(SUPPLIED RECORDS)
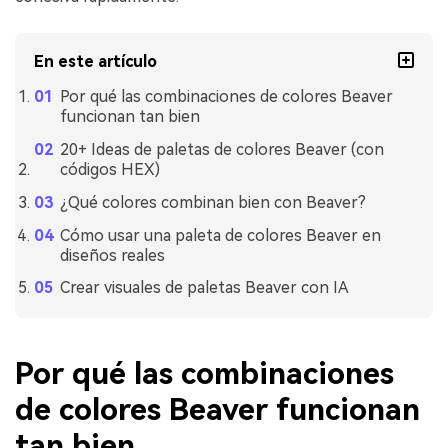
En este artículo
Por qué las combinaciones de colores Beaver
funcionan tan bien
20+ Ideas de paletas de colores Beaver (con
códigos HEX)
¿Qué colores combinan bien con Beaver?
Cómo usar una paleta de colores Beaver en
diseños reales
Crear visuales de paletas Beaver con IA
Por qué las combinaciones
de colores Beaver funcionan
tan bien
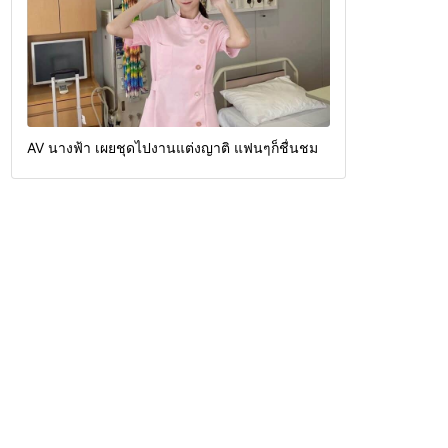
AV นางฟ้า เผยชุดไปงานแต่งญาติ แฟนๆก็ชื่นชม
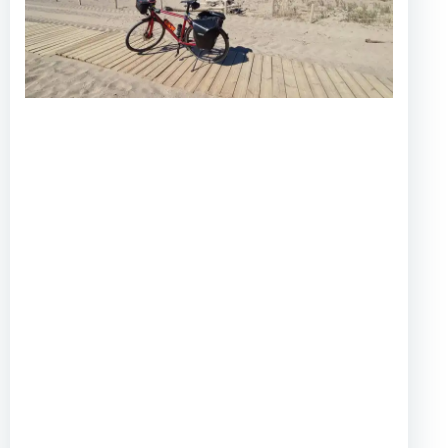
El Track
aquí
La Etapa 5
y última la tenía que disfrutar con mi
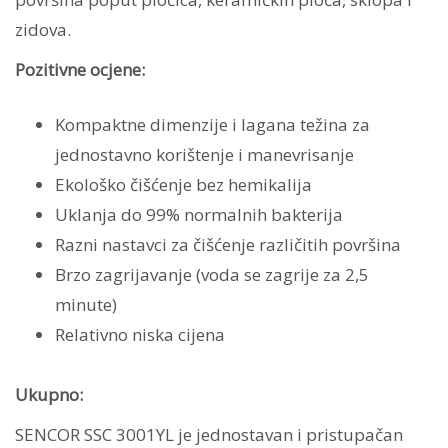
zidova.
Pozitivne ocjene:
Kompaktne dimenzije i lagana težina za
jednostavno korištenje i manevrisanje
Ekološko čišćenje bez hemikalija
Uklanja do 99% normalnih bakterija
Razni nastavci za čišćenje različitih površina
Brzo zagrijavanje (voda se zagrije za 2,5
minute)
Relativno niska cijena
Ukupno:
SENCOR SSC 3001YL je jednostavan i pristupačan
(End SUPPLIED RECORDS)
If a line of the data contains "colores", copy it out.

Por qué las combinaciones de colores Beaver
20+ Ideas de paletas de colores Beaver (con
¿Qué colores combinan bien con Beaver?
Cómo usar una paleta de colores Beaver en
de colores Beaver funcionan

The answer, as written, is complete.